When faith won over 'hate of partition': The story of two Shiva temples in Pakistan

Two famous Shiv temples they are back to being 'temples' in Pakistan.

When faith won over 'hate of partition': The story of two Shiva temples in Pakistan

New Delhi: A line was drawn between Attari and Wagah in 1947. Partition not just uprooted people from their homes and farms but also forced Sikhs and Hindus to abandon their places of worship in the Islamic Republic of Pakistan.

In the following decades the population of Hindus and other minorities witnessed a steady decline and with that many famous temples were abandoned or were 'occupied' by others.

But two temples have been resuscitated in recent years.
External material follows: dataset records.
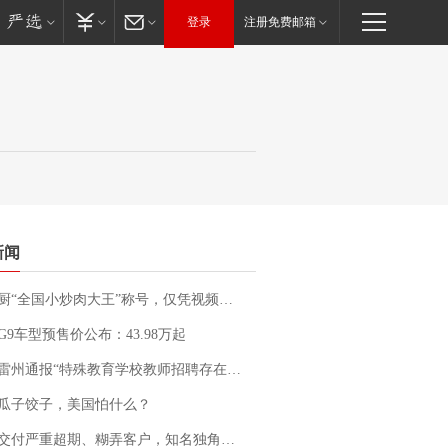
登录
注册免费邮箱
新闻
“全国小炒肉大王”称号，仅凭视频评出？中国烹饪协会回应
G9车型预售价公布：43.98万起
通报“特殊教育学校教师招聘存在违规行为”：已启动问责程序 副校长被停职
瓜子饺子，美国怕什么？
期、糊弄客户，知名独角兽车企创始人回应：都没证据，将依法采取措施，“本人长期与美国交管局保持沟通，对方表示肯定”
Unwavering faith of devotees and some help from the Pakistani government ensured that they are back to being 'temples' – a no mean feat in an increasingly Islamic Pakistan.
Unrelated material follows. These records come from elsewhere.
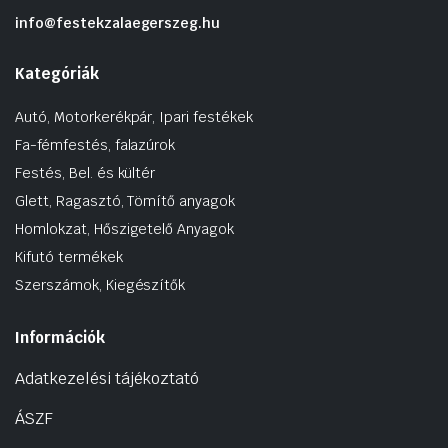
info@festekzalaegerszeg.hu
Kategóriák
Autó, Motorkerékpár, Ipari festékek
Fa-fémfestés, falazúrok
Festés, Bel. és kültér
Glett, Ragasztó, Tömítő anyagok
Homlokzat, Hőszigetelő Anyagok
Kifutó termékek
Szerszámok, Kiegészítők
Információk
Adatkezelési tájékoztató
ÁSZF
Chitti Gatti Shiva Linga Temple

Situated along the Karakoram Highway, around 10 kilometres from Mansehra, the temple at Chitti Gatti houses the largest Shiv Linga in Pakistan.

Said to be over 2000 years old, the temple was sealed in 1948 by locals, who also occupied the land surrounding the temple. It remained inaccessible to the minuscule Hindu population in the region till 1998 when Hindus reclaimed this important part of their faith and heritage.

The temple has been partially restored and attracts pilgrims from across Pakistan, especially on Maha Shivratri. The restoration was largely driven by Pakistani Hindus, who chipped in with money and labour.

Katas Raj Temple

The magnificent Katas Raj Shiv temple in Chakwal district of Punjab is one of the most important and sacred Hindu sites in Pakistan.

Katas Raj actually comprises seven temples – only three survive today - built around the circumference of a holy pond.

As per the legend associated with the temple, the pond was formed when Lord Shiva shed two tears at the demise of his beloved wife Sati. While one tear drop created the pond at Katas Raj, the other drop fell at Pushkar in Ajmer.

With the departure of the Hindus of north Punjab, Katas Raj turned into an abandoned ruin – its pond filled with garbage.

Hindus of the region finally woke up in 1982 to the need to restore its glory.

The Pakistani government also responded by allowing Indian pilgrims – albeit in small numbers – to visit the temple on Mahashivaratri.

This year the Pakistan government has granted visas to 125 Indian pilgrims to visit Katas Raj.